Paralizada la constructora lucense Clelia por sus innumerables deudas

M.C.

ECONOMÍA

06 jun 2008 . Actualizado a las 02:00 h.

La Constructora Lucense Clelia cerró sus oficinas en Lugo y no tiene empleados desde hace semanas. Ante la situación de deterioro económico paulatino y, acorralada por las numerosas deudas tanto con empresas proveedoras como con los bancos, no es previsible que el administrador -que, según algunas fuentes se encuentra en paradero desconocido- recurra al procedimiento concursal. Aunque la ley prevé que pueda solicitarlo alguno de los múltiples acreedores, debería hacerlo en los dos meses siguientes a que sea manifiesta la insolvencia. Pero ya hace muchos meses que la situación es insostenible para las empresas de José Manuel Vázquez Fírvida, conocido en Lugo como Firvi , quien, después de no haber no conseguido cerrar con los bancos algunos créditos durante el año pasado, entró en la peor situación cuando los proveedores dejaron de servirle, provocando que muchos chalés quedasen sin terminar, al igual que las obras de urbanización.

Vázquez Fírvida trabajó bajo los nombres comerciales de Clelia, y también Triacqua y Barcel Euro. Esta última incluso llegó a patrocinar un conocido equipo de fútbol sala de división de Honor que abandonó la localidad lucense de Puebla de San Julián para jugar en Vigo en las dos últimas temporadas. Finalmente el equipo también desapareció a final de la pasada campaña, tras haber sido englobado durante el último año dentro de la sección de fútbol sala del Celta de Vigo.

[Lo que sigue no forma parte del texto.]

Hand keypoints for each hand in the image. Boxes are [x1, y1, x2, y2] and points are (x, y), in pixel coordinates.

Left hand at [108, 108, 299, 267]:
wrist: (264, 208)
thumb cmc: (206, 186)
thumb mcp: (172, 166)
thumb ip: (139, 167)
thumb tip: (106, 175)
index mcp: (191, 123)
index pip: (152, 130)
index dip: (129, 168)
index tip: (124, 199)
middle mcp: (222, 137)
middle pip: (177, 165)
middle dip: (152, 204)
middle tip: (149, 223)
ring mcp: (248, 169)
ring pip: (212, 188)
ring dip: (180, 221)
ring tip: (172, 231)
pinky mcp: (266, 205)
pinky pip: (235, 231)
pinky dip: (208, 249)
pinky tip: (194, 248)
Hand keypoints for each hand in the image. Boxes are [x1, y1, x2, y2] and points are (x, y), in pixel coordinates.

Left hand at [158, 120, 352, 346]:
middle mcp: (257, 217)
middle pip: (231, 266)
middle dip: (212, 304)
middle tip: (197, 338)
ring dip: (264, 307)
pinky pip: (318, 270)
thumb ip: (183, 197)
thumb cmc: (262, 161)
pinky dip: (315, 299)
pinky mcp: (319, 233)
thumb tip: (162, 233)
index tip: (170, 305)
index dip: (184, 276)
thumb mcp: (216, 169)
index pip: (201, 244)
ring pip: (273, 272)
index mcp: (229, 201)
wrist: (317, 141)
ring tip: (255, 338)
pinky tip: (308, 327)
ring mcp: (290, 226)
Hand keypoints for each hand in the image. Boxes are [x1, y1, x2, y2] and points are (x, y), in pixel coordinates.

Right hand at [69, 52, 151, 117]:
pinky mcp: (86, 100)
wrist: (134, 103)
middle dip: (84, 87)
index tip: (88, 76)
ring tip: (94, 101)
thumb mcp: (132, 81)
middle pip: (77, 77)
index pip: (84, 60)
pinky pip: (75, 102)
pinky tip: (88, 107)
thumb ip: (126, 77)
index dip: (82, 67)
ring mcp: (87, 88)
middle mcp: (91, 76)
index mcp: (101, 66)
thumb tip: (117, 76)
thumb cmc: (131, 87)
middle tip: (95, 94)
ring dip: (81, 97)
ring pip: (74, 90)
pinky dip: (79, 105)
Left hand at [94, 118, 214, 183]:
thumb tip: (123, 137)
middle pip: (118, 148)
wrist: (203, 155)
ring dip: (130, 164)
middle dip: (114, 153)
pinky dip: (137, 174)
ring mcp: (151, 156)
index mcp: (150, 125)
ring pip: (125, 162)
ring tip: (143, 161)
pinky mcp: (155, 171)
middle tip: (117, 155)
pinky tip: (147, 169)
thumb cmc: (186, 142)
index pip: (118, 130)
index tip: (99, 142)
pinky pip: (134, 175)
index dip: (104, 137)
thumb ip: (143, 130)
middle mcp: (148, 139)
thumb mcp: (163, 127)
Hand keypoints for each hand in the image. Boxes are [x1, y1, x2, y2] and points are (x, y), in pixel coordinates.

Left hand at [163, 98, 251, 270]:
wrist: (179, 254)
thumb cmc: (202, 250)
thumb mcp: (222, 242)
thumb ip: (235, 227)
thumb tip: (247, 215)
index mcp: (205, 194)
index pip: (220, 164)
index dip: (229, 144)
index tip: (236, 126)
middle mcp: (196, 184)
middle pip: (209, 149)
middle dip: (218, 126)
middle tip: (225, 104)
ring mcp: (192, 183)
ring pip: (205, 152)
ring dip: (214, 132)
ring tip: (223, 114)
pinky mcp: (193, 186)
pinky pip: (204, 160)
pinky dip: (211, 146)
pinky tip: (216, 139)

Precisamente en la localidad de Puebla de San Julián fue donde Clelia construyó una colonia de chalés que quedó sin terminar. Numerosos propietarios se encontraron con que sobre su chalé pesaba uno o varios embargos en el momento de escriturarlo, aunque previamente ya habían entregado importantes cantidades de dinero mediante contrato privado. Algunos renunciaron a escriturar, mientras otros optaron por seguir adelante para no perder el dinero entregado, sabedores de que era irrecuperable dado que la empresa estaba en situación real de insolvencia. Algunos de los propietarios de esta colonia de chalés denunciaron al empresario por estafa.

Este modus operandi se repitió sucesivamente en otras colonias de chalés que Vázquez Fírvida construyó en Outeiro de Rei, otro municipio vecino de Lugo, en donde ejecutó en varias fases cientos de chalés.

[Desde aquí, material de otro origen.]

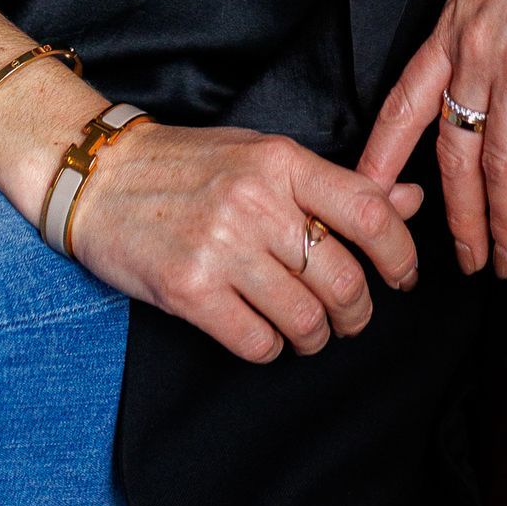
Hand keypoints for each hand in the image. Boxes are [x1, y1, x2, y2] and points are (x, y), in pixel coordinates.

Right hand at [70, 121, 424, 363]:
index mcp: (281, 161)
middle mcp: (255, 201)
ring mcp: (221, 247)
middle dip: (357, 314)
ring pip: (306, 320)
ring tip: (306, 330)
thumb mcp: (263, 156)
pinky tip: (260, 332)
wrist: (98, 177)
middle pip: (344, 280)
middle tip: (349, 318)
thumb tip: (408, 200)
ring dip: (314, 337)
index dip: (401, 255)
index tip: (402, 277)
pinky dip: (270, 348)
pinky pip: (258, 342)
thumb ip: (334, 184)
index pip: (370, 213)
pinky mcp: (188, 289)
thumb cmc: (187, 166)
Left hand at [358, 0, 506, 278]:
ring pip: (498, 167)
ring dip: (502, 224)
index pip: (403, 101)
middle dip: (455, 215)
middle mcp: (474, 48)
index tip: (368, 194)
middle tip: (462, 261)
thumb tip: (503, 48)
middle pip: (452, 152)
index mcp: (455, 20)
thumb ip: (494, 14)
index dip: (384, 155)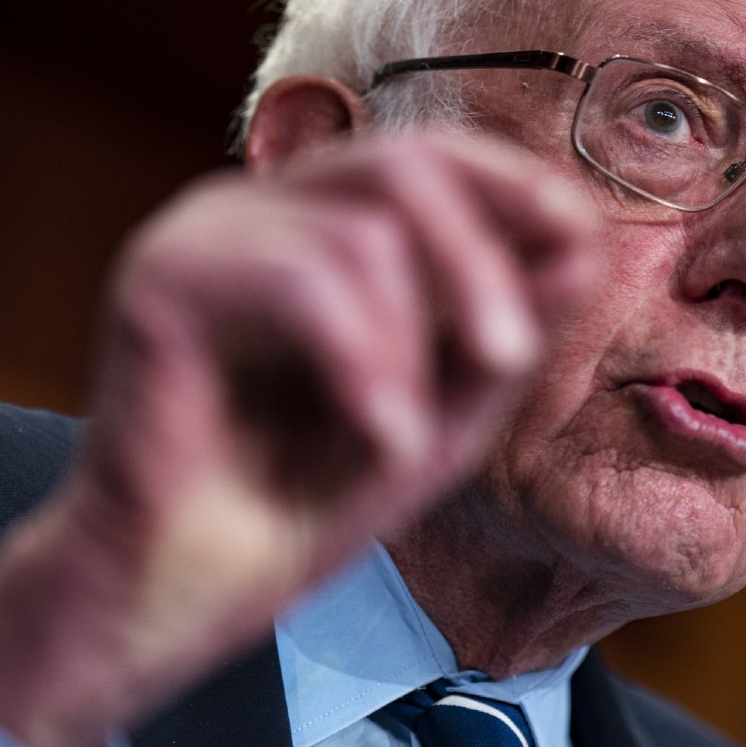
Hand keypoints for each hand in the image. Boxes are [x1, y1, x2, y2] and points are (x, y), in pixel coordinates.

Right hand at [0, 132, 596, 746]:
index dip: (511, 182)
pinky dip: (361, 363)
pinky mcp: (158, 279)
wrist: (190, 591)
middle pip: (402, 162)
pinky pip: (300, 281)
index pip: (429, 155)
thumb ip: (505, 329)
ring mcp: (200, 236)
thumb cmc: (307, 501)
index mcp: (316, 226)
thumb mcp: (442, 412)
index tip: (578, 235)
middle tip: (510, 355)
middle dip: (477, 259)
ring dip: (410, 346)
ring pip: (359, 229)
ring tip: (403, 437)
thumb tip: (586, 241)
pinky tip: (376, 437)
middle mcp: (256, 211)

Aquí, además de numerosos compradores que no pueden legalizar sus viviendas por impago del constructor a las empresas abastecedoras, también están sin acabar buena parte de las obras de urbanización, lo cual convierte en ilegal actualmente a muchas viviendas, aunque sus propietarios han comenzado a vivir allí a pesar de tener agua y luz de obra y con la permanente desconfianza de que su chalé no pueda ser legalizado.

En los últimos meses, varias empresas proveedoras, alguna de ellas con deudas de hasta 400.000 euros, han empezado a ejecutar embargos, interviniendo en algún caso un coche de lujo y algunos chalés. Los acreedores aseguran que desde hace bastante meses Vázquez Fírvida está ilocalizable, aunque aseguran que se ha trasladado a la zona de Vigo y sigue trabajando en la construcción bajo otros nombres comerciales.

Clelia tenía más de 40 trabajadores hace cuatro años, pero en las elecciones sindicales celebradas hace seis meses ya solo contaba con media docena. En las últimas semanas han aparecido cerradas las oficinas en el polígono de O Ceao, en donde colgó durante bastantes semanas un cartel que decía «vuelvo en diez minutos». Abrió luego otras oficinas en dos lugares de la ciudad, a la que llegaron numerosas notificaciones judiciales en los últimos tiempos pero que ahora también están cerradas.

Algunas fuentes especulan con que la firma Clelia pudiese arrastrar a algún otro empresario lucense con el que mantenía negocios inmobiliarios conjuntos.